● **Required task 1**: In the podcast transcript, list each word or phrase spoken between the lines "A show that tests the edges of what love is." and "The borders it can cross."
● **Required task 2**: Pick up the podcast transcript after its final sentence and continue the host's remarks.

● **Source document**:
________________________
Speaker 2: This is How to Make Love.

Speaker 3: Wow.

Speaker 4: Oh, gosh.

Speaker 5: Oh.

Speaker 6: Oh my God.

Speaker 7: A little to the left, and faster.

Speaker 2: A show that tests the edges of what love is.

Speaker 8: Worthiness.

Speaker 9: Empathy.

Speaker 10: Beauty.

Speaker 11: Sex positive.

Speaker 2: The borders it can cross.

Speaker 12: How we do integrity in all of our relationships.

Speaker 2: And its hidden costs and shadows.

Speaker 4: In a world where we other other people, where we build walls, we can tear down walls.

Speaker 2: Fuck finding it or falling into it. Our future depends on making it.

laura: Hey friends, good to see you. Welcome back to another conversation about how we grow our muscles to make love, to make justice, to make liberation in the world. I am super glad you're here and for a punchy topic no less. Today we're talking about how to lose, how not to win, and how being a better loser and a worse winner can be a really important practice of justice and liberation and love. So we'll go over what the hell I'm talking about with this notion of being a good loser and we'll talk about how and why it connects to justice and we'll talk about examples of important things to get good at losing and I'll give you some practices and challenges and questions at the end.
First, though, you probably hear that I sound a little bit different than I do on some of the podcasts, and that's because I'm traveling and I didn't bring my giant beeps and boops and bops and microphones and all sorts of things, and so you've got me on my AirPods. Bear with me, it's going to sound slightly less sexy than it normally does and I hope we'll be okay.
________________________
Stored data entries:
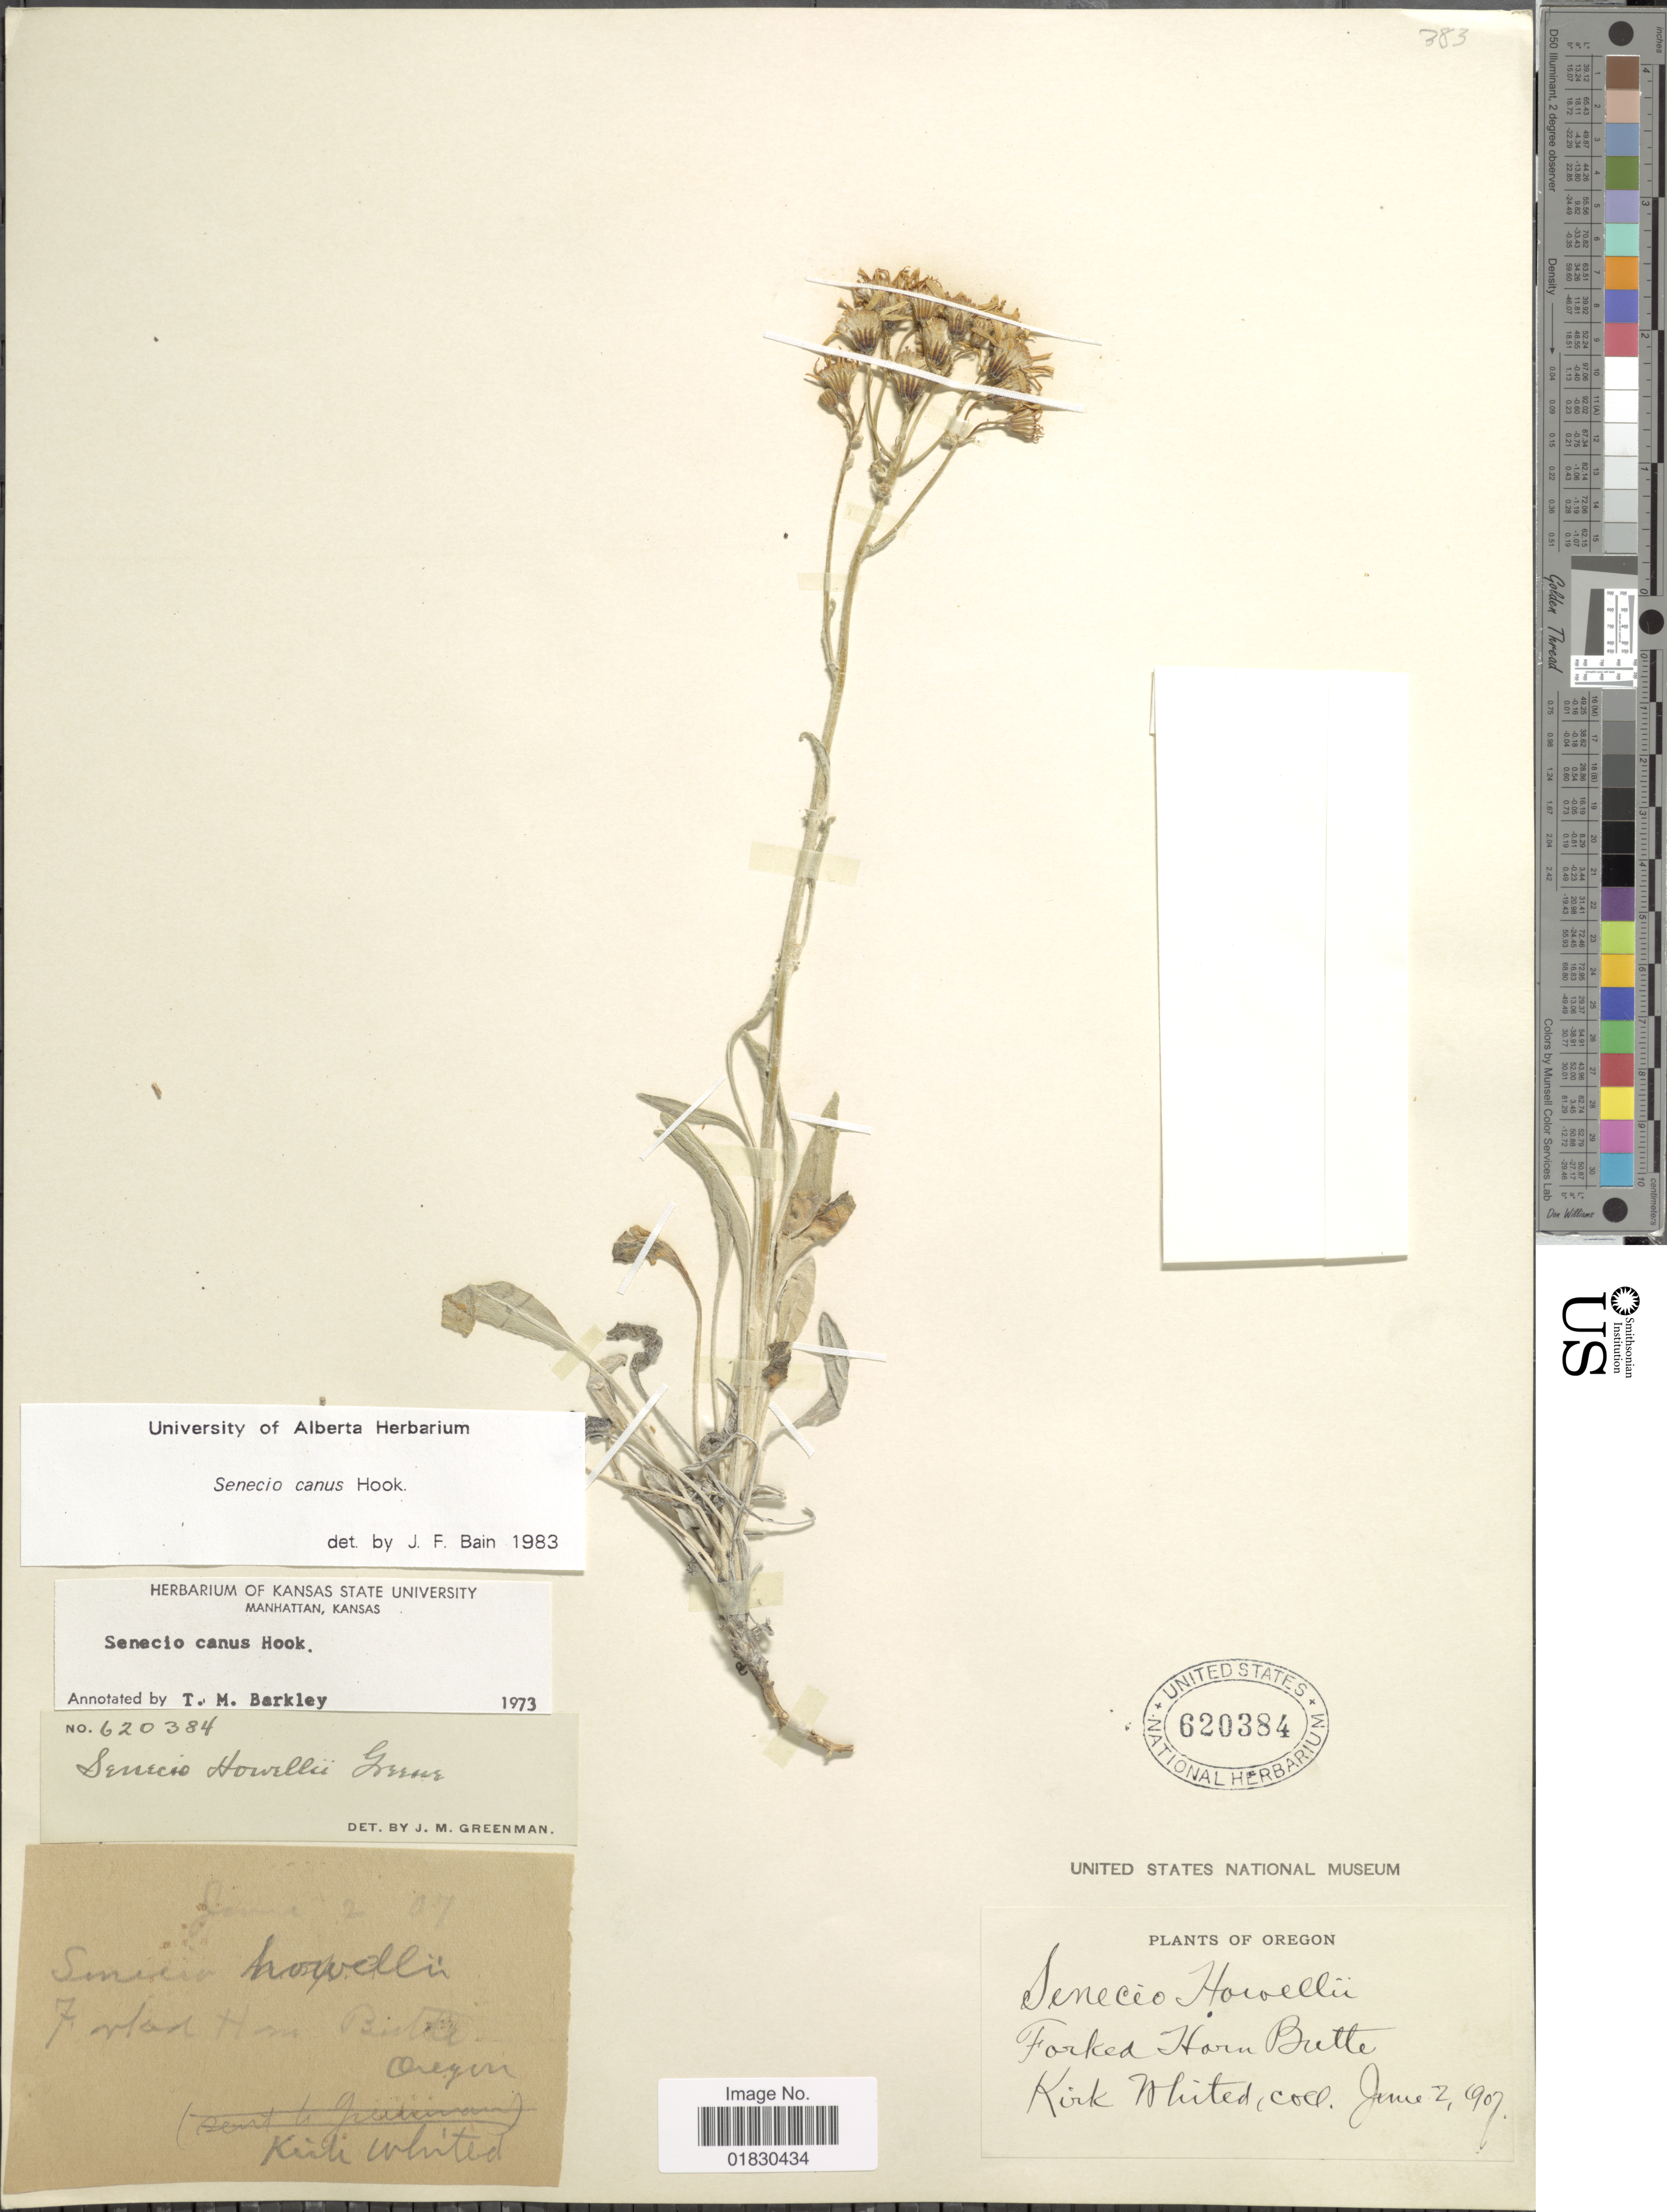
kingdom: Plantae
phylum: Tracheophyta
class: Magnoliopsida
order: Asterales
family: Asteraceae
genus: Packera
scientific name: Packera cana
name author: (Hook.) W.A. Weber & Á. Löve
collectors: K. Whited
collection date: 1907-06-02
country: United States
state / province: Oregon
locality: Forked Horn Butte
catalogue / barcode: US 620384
________________________
● **Exercise answer 1**:
Worthiness
Empathy
Beauty
Sex positive

● **Exercise answer 2**:
All right, so you've been trained by life and society to believe that losing is a bad thing. You've been taught to fear loss or to brace for it. You've also been trained to desire to win. Even if you're not competitive in nature, our society is competitive in nature and our society is extractive in nature, and our society relies on rules and systems that require some to be up because they exploit and expect some to be down. So even if you could give two about winning things, you've inherited a set of unconscious beliefs and even more important and insidious, unconscious habits by being baked under the influence of our culture. And it takes a lot of work to make those beliefs conscious and those habits more conscious and then try to unwork them.
So for example, you likely compare yourself to others regularly. You likely critique or correct others pretty regularly. You likely look for places in your life where you want to feel like the best at something or have wanted to be better than others at something or to have more of something than others have. You've likely invested in the idea of ownership being a thing to aspire to. You likely fear loss, you likely avoid loss. And when you experience loss, you probably look for other outlets to distract you from the emotions or grief of that loss. You also likely believe that the loss is a thing that needs to be fixed or replaced or dealt with somehow.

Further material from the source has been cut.